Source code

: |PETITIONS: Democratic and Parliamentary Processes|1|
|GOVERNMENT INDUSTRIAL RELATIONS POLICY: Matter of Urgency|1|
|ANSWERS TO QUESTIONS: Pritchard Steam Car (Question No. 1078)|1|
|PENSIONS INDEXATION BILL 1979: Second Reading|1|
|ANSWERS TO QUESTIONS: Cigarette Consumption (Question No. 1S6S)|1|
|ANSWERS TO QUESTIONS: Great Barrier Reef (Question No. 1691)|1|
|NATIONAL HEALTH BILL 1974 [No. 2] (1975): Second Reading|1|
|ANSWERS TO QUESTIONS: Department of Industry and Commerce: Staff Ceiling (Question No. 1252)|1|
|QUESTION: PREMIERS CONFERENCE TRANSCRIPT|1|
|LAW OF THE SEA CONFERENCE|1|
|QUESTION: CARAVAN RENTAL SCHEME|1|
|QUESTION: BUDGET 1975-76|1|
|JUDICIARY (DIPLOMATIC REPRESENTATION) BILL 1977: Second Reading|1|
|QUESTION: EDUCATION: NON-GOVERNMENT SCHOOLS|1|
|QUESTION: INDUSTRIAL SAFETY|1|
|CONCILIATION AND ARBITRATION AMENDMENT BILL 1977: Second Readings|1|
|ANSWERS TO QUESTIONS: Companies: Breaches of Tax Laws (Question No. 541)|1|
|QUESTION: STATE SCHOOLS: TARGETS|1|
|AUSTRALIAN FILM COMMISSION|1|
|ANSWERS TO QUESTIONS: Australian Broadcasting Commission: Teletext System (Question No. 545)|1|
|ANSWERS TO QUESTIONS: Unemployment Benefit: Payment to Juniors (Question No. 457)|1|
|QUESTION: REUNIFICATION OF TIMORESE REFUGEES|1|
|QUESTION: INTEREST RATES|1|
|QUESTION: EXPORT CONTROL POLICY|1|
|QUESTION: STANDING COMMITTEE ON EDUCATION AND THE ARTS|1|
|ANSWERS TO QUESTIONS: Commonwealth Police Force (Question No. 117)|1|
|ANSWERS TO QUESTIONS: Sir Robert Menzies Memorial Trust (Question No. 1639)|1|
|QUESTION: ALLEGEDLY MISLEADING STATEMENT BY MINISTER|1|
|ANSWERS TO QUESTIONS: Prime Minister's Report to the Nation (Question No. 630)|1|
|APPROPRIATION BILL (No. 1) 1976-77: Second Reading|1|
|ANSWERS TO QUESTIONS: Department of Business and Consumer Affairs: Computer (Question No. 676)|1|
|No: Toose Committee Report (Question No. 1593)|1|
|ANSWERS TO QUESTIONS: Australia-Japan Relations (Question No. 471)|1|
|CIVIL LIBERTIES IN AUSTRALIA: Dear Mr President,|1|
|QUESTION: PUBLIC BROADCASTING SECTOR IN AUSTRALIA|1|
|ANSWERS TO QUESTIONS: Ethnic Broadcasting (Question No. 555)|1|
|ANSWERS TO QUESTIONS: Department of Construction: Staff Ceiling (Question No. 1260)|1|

**Work order:** What lines above hold the word "Staff"? Pull each one out.

**Output below:**
|ANSWERS TO QUESTIONS: Department of Industry and Commerce: Staff Ceiling (Question No. 1252)|1|
|ANSWERS TO QUESTIONS: Department of Construction: Staff Ceiling (Question No. 1260)|1|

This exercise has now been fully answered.